AIM —
Return every record below exactly as written, but leave out the pictures.
====== DATA SUPPLIED
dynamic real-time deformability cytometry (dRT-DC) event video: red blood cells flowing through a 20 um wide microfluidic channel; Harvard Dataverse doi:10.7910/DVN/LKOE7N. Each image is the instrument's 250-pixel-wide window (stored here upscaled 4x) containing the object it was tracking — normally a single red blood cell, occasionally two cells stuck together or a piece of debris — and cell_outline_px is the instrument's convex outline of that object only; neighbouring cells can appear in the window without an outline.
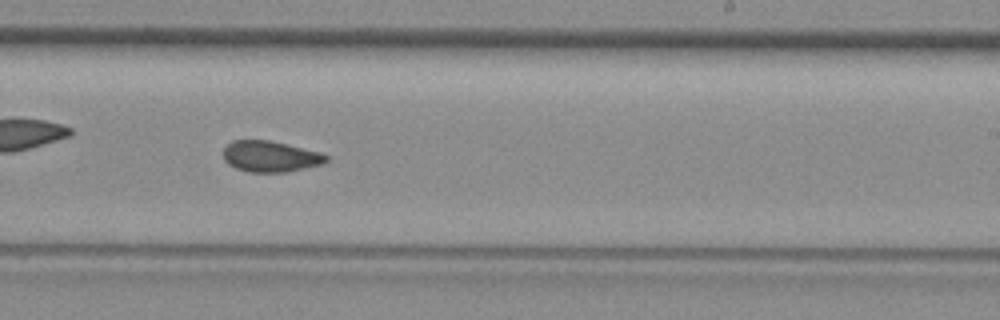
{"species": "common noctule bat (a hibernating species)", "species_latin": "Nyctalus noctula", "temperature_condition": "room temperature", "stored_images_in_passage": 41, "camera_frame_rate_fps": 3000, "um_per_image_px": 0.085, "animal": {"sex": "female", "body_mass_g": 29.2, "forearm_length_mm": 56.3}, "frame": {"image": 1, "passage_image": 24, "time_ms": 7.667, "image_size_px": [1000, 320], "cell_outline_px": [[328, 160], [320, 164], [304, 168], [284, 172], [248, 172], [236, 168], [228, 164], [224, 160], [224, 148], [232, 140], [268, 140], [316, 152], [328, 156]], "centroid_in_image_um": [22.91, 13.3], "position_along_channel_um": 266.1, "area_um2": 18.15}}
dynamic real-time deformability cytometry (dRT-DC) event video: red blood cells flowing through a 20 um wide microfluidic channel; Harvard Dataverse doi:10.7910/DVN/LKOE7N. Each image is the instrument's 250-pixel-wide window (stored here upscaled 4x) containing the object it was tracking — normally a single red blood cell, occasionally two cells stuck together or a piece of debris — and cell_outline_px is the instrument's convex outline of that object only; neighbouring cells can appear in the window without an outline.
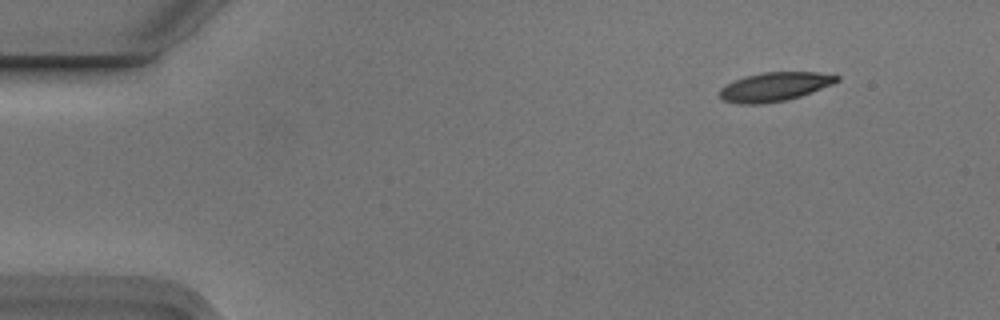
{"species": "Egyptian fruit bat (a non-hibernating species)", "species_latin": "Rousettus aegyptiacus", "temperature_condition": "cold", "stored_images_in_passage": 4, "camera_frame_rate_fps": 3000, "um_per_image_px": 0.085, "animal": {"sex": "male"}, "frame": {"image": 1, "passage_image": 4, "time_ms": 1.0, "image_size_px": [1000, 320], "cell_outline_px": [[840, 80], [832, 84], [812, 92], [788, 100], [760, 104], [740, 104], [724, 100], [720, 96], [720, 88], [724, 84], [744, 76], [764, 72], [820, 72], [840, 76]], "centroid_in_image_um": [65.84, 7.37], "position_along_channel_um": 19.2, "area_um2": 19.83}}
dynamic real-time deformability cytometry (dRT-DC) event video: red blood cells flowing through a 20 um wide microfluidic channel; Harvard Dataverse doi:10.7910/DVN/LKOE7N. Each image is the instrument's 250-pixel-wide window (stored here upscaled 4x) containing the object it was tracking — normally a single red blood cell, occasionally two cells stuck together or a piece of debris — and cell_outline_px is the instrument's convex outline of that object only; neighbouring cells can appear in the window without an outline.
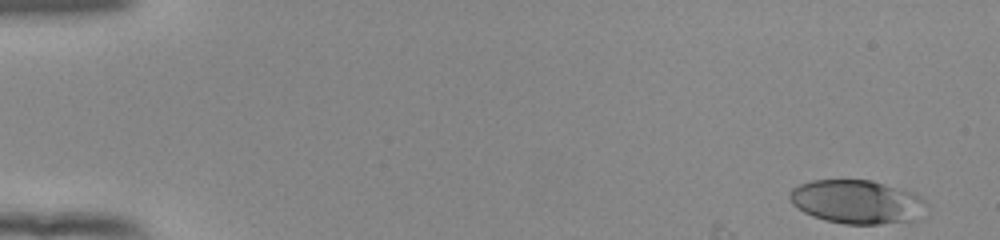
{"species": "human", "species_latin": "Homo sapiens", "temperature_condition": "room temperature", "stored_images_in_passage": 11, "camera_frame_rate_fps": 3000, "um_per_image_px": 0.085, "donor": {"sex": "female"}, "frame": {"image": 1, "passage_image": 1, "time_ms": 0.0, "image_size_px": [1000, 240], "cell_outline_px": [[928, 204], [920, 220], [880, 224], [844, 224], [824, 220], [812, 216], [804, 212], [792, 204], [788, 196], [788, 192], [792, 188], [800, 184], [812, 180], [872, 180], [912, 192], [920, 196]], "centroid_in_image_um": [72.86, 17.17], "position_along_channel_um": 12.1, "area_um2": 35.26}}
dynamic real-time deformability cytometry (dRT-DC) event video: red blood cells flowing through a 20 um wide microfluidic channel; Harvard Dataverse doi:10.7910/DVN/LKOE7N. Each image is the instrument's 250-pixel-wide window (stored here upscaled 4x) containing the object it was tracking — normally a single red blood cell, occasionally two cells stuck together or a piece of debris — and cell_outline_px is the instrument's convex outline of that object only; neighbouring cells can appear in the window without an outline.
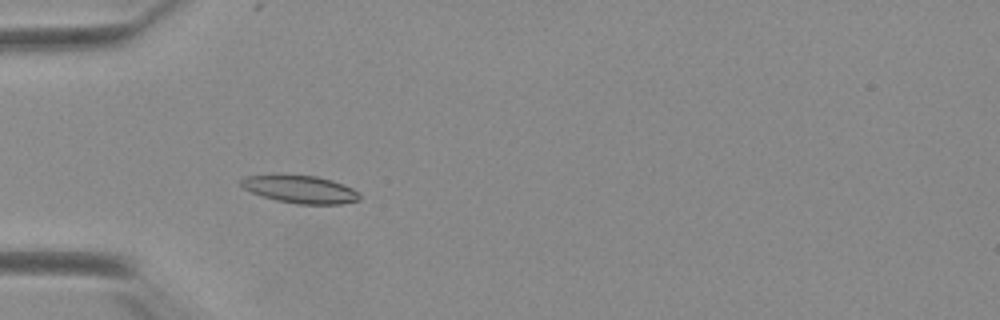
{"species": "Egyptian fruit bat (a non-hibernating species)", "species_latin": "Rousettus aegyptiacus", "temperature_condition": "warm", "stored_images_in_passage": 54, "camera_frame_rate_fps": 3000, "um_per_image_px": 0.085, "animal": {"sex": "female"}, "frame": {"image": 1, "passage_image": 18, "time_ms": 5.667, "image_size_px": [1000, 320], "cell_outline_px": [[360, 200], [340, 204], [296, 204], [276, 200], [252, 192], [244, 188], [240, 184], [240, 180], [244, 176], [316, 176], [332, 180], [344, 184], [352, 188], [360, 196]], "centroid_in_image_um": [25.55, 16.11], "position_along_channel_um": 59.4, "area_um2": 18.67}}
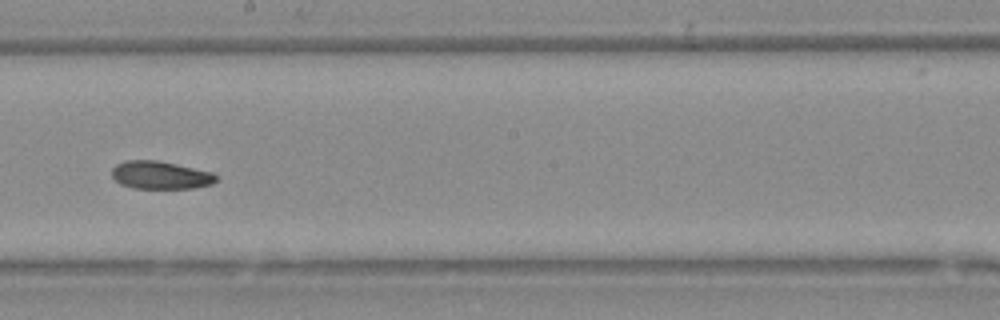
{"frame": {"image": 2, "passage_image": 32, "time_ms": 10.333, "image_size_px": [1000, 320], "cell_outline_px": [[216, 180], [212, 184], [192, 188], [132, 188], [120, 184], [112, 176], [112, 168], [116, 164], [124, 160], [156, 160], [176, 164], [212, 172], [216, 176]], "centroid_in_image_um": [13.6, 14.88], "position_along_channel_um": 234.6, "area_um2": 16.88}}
============
RESULT OF THIS EXERCISE —
dynamic real-time deformability cytometry (dRT-DC) event video: red blood cells flowing through a 20 um wide microfluidic channel; Harvard Dataverse doi:10.7910/DVN/LKOE7N. Each image is the instrument's 250-pixel-wide window (stored here upscaled 4x) containing the object it was tracking — normally a single red blood cell, occasionally two cells stuck together or a piece of debris — and cell_outline_px is the instrument's convex outline of that object only; neighbouring cells can appear in the window without an outline.
{"species": "common noctule bat (a hibernating species)", "species_latin": "Nyctalus noctula", "temperature_condition": "room temperature", "stored_images_in_passage": 41, "camera_frame_rate_fps": 3000, "um_per_image_px": 0.085, "animal": {"sex": "female", "body_mass_g": 29.2, "forearm_length_mm": 56.3}, "frame": {"image": 1, "passage_image": 24, "time_ms": 7.667, "image_size_px": [1000, 320], "cell_outline_px": [[328, 160], [320, 164], [304, 168], [284, 172], [248, 172], [236, 168], [228, 164], [224, 160], [224, 148], [232, 140], [268, 140], [316, 152], [328, 156]], "centroid_in_image_um": [22.91, 13.3], "position_along_channel_um": 266.1, "area_um2": 18.15}}
dynamic real-time deformability cytometry (dRT-DC) event video: red blood cells flowing through a 20 um wide microfluidic channel; Harvard Dataverse doi:10.7910/DVN/LKOE7N. Each image is the instrument's 250-pixel-wide window (stored here upscaled 4x) containing the object it was tracking — normally a single red blood cell, occasionally two cells stuck together or a piece of debris — and cell_outline_px is the instrument's convex outline of that object only; neighbouring cells can appear in the window without an outline.
{"species": "Egyptian fruit bat (a non-hibernating species)", "species_latin": "Rousettus aegyptiacus", "temperature_condition": "cold", "stored_images_in_passage": 4, "camera_frame_rate_fps": 3000, "um_per_image_px": 0.085, "animal": {"sex": "male"}, "frame": {"image": 1, "passage_image": 4, "time_ms": 1.0, "image_size_px": [1000, 320], "cell_outline_px": [[840, 80], [832, 84], [812, 92], [788, 100], [760, 104], [740, 104], [724, 100], [720, 96], [720, 88], [724, 84], [744, 76], [764, 72], [820, 72], [840, 76]], "centroid_in_image_um": [65.84, 7.37], "position_along_channel_um": 19.2, "area_um2": 19.83}}
dynamic real-time deformability cytometry (dRT-DC) event video: red blood cells flowing through a 20 um wide microfluidic channel; Harvard Dataverse doi:10.7910/DVN/LKOE7N. Each image is the instrument's 250-pixel-wide window (stored here upscaled 4x) containing the object it was tracking — normally a single red blood cell, occasionally two cells stuck together or a piece of debris — and cell_outline_px is the instrument's convex outline of that object only; neighbouring cells can appear in the window without an outline.
{"species": "human", "species_latin": "Homo sapiens", "temperature_condition": "room temperature", "stored_images_in_passage": 11, "camera_frame_rate_fps": 3000, "um_per_image_px": 0.085, "donor": {"sex": "female"}, "frame": {"image": 1, "passage_image": 1, "time_ms": 0.0, "image_size_px": [1000, 240], "cell_outline_px": [[928, 204], [920, 220], [880, 224], [844, 224], [824, 220], [812, 216], [804, 212], [792, 204], [788, 196], [788, 192], [792, 188], [800, 184], [812, 180], [872, 180], [912, 192], [920, 196]], "centroid_in_image_um": [72.86, 17.17], "position_along_channel_um": 12.1, "area_um2": 35.26}}
dynamic real-time deformability cytometry (dRT-DC) event video: red blood cells flowing through a 20 um wide microfluidic channel; Harvard Dataverse doi:10.7910/DVN/LKOE7N. Each image is the instrument's 250-pixel-wide window (stored here upscaled 4x) containing the object it was tracking — normally a single red blood cell, occasionally two cells stuck together or a piece of debris — and cell_outline_px is the instrument's convex outline of that object only; neighbouring cells can appear in the window without an outline.
{"species": "Egyptian fruit bat (a non-hibernating species)", "species_latin": "Rousettus aegyptiacus", "temperature_condition": "warm", "stored_images_in_passage": 54, "camera_frame_rate_fps": 3000, "um_per_image_px": 0.085, "animal": {"sex": "female"}, "frame": {"image": 1, "passage_image": 18, "time_ms": 5.667, "image_size_px": [1000, 320], "cell_outline_px": [[360, 200], [340, 204], [296, 204], [276, 200], [252, 192], [244, 188], [240, 184], [240, 180], [244, 176], [316, 176], [332, 180], [344, 184], [352, 188], [360, 196]], "centroid_in_image_um": [25.55, 16.11], "position_along_channel_um": 59.4, "area_um2": 18.67}}
{"frame": {"image": 2, "passage_image": 32, "time_ms": 10.333, "image_size_px": [1000, 320], "cell_outline_px": [[216, 180], [212, 184], [192, 188], [132, 188], [120, 184], [112, 176], [112, 168], [116, 164], [124, 160], [156, 160], [176, 164], [212, 172], [216, 176]], "centroid_in_image_um": [13.6, 14.88], "position_along_channel_um": 234.6, "area_um2": 16.88}}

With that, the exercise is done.